Fiction
Cerpen: Sebuah Nomor yang Harus Kutelepon Hari Ini

10 Mar 2017


 
Biasanya, jarang sekali aku merasa sepi saat berada di ruang kerja. Di luar, suara cukup ramai. Suara papan tuts komputer. Suara orang saling sapa. Tawa yang pecah. Langkah kaki tergesa. Barang jatuh. Bunyi telepon yang tidak henti-henti berdering. Bunyi ponsel—begitu banyak bunyi ponsel dengan nada panggil beragam. Suara petugas pantri yang mengantar minuman panas ke meja-meja kerja. Suara-suara yang biasa kudengar. Suara-suara yang sangat kukenali. Namun, tak satu pun dari suara-suara itu yang membuatku merasa bahwa aku tidak sendirian di sini.

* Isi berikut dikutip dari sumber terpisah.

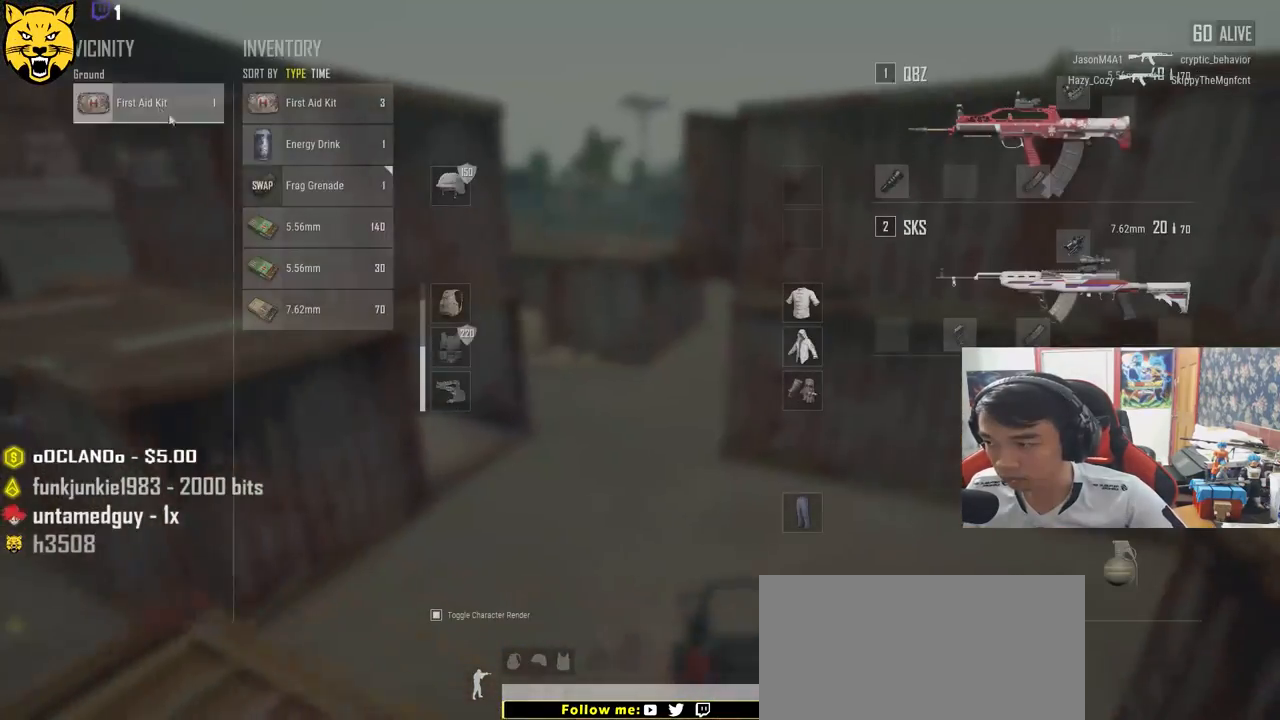
{"keys": ["d", "s"], "mouse": [], "events": [[34, "a", "down"], [200, "mouse_left", "down"], [267, "a", "up"], [317, "mouse_left", "up"], [367, "tab", "down"], [467, "d", "down"], [484, "tab", "up"]]}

            Aku sendirian.
            Aku tidak tahu bagaimana perasaan itu bisa muncul dan tidak bisa kuatasi selama berjam-jam ini. Mungkin aku butuh sedikit hiburan sebelum membuka catatan rapat mingguan bersama seluruh tim pemasaran Senin pagi kemarin; beberapa komplain yang harus diselesaikan, barang produksi yang cacat, pengiriman terlambat, hingga ancaman pembatalan pesanan dari klien karena negosiasi harga yang tidak mencapai titik temu. Aku memilih judul lagu di play list komputer. Tidak satu pun yang membuatku berminat mendengarnya. Kuputar film Before Sunset—film yang sudah kuputar berulang-ulang di waktu senggang. Sepuluh menit berjalan, aku merasa dialog-dialog di dalamnya membuatku bosan. Aku membuka-buka folder foto liburan.
Semua itu tidak membuat hatiku bergerak dari perasaan asing, perasaan sendiri, perasaan sepi.

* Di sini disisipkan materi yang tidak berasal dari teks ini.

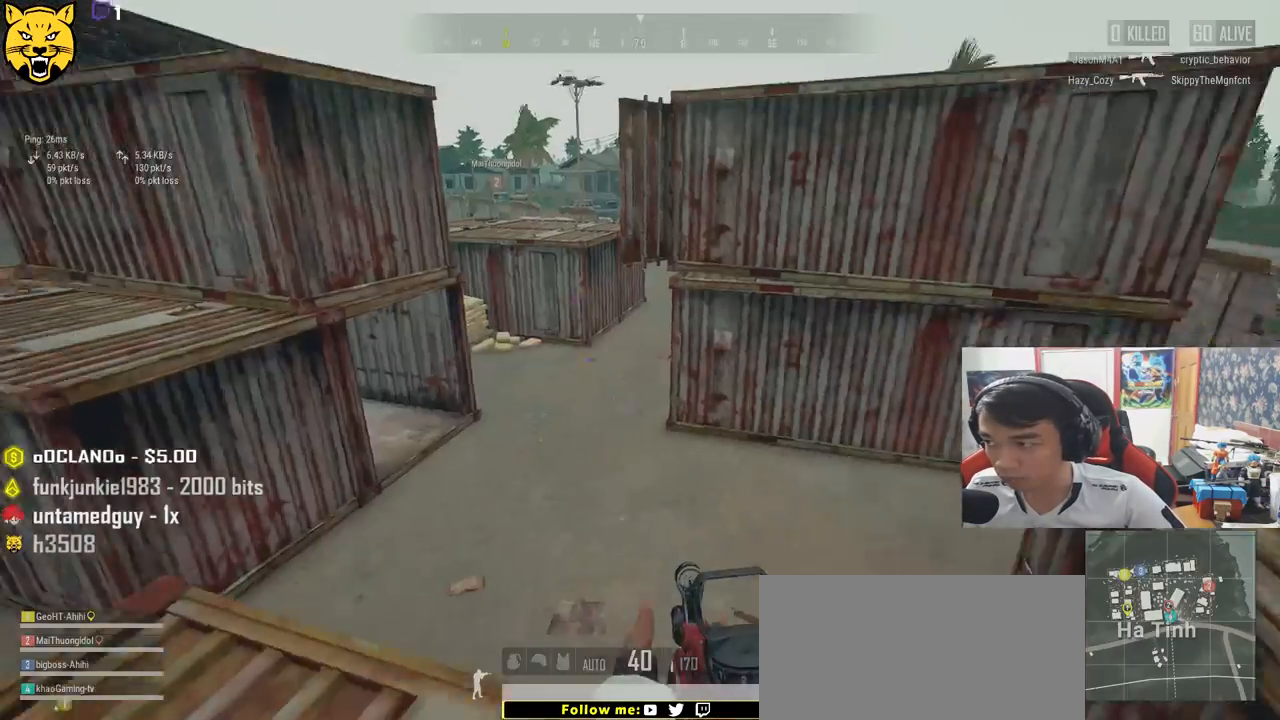
{"keys": ["w"], "mouse": [], "events": [[67, "s", "up"], [184, "w", "down"], [384, "d", "up"]]}
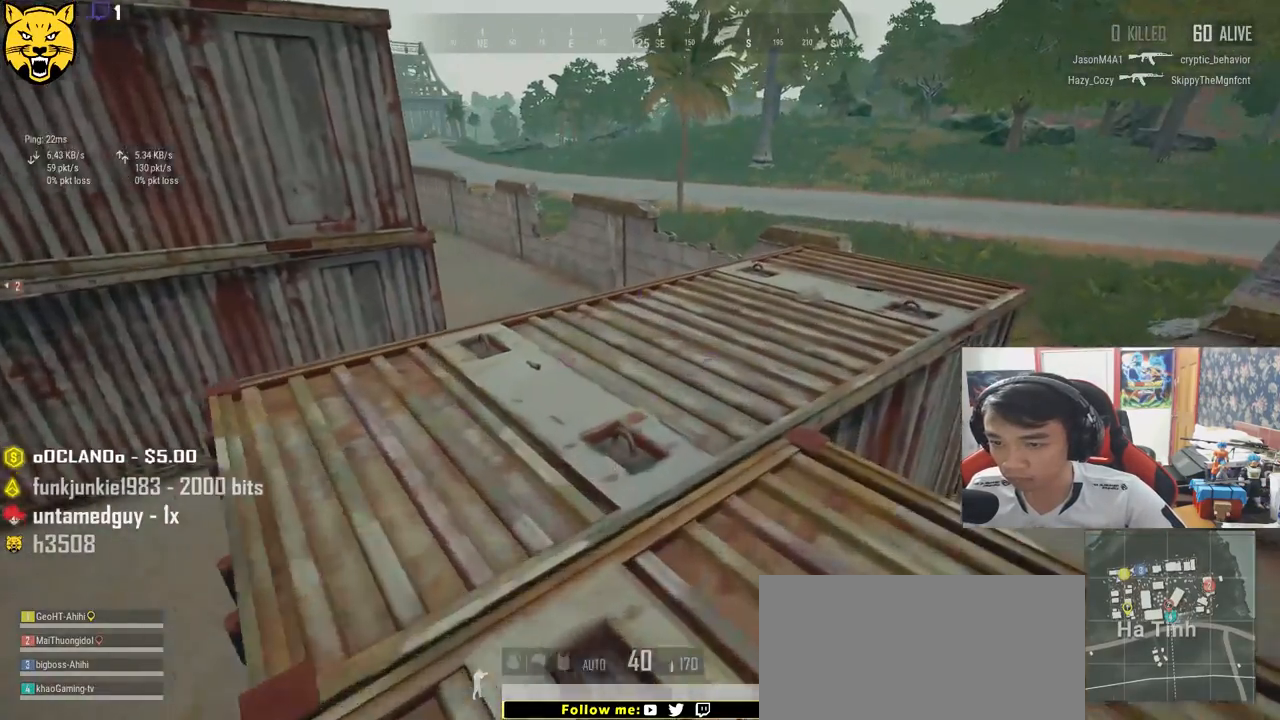
{"keys": ["d", "w"], "mouse": [], "events": [[200, "shift", "down"], [267, "d", "down"], [434, "shift", "up"]]}
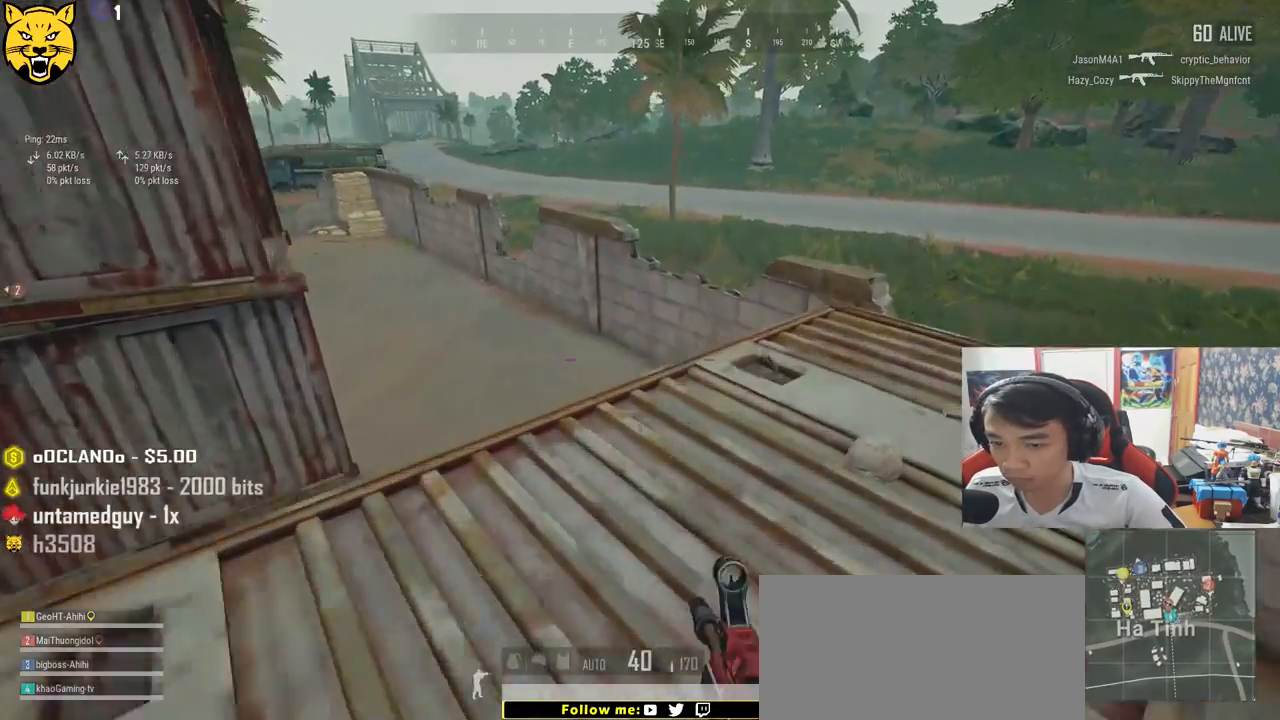
{"keys": ["a"], "mouse": [], "events": [[84, "tab", "down"], [184, "tab", "up"], [434, "a", "down"], [467, "d", "up"], [467, "w", "up"]]}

            Kemarin aku baik-baik saja. Aku pulang setelah pergi karaoke bersama beberapa rekan kerja dan klien. Lebih tepatnya, kami—aku dan salah seorang bawahan yang juga teman baikku—pulang berdua setelah karaokean dan duduk di bar sebentar. Aku mereguk satu gelas bir. Hanya satu gelas. Dan kupastikan aku tidak minum yang lain dan pulang tidak dalam keadaan mabuk. Bila aku membiarkan temanku masuk ke apartemenku dini hari itu karena ia memang sudah biasa datang ke sana untuk menjemput sesuatu yang berurusan dengan pekerjaan atau sesekali mengantar makanan untukku saat aku jatuh sakit. Ia tahu aku tidak punya siapa-siapa di kota ini. Aku sudah lama sekali tidak punya pacar—sebab di mataku semua lelaki itu busuk dan brengsek. Aku punya sedikit teman di luar rekan kantor, tapi mereka tenggelam dalam kesibukan pekerjaan dan nyaris tidak bisa diandalkan, selain berkumpul di pesta akhir tahun.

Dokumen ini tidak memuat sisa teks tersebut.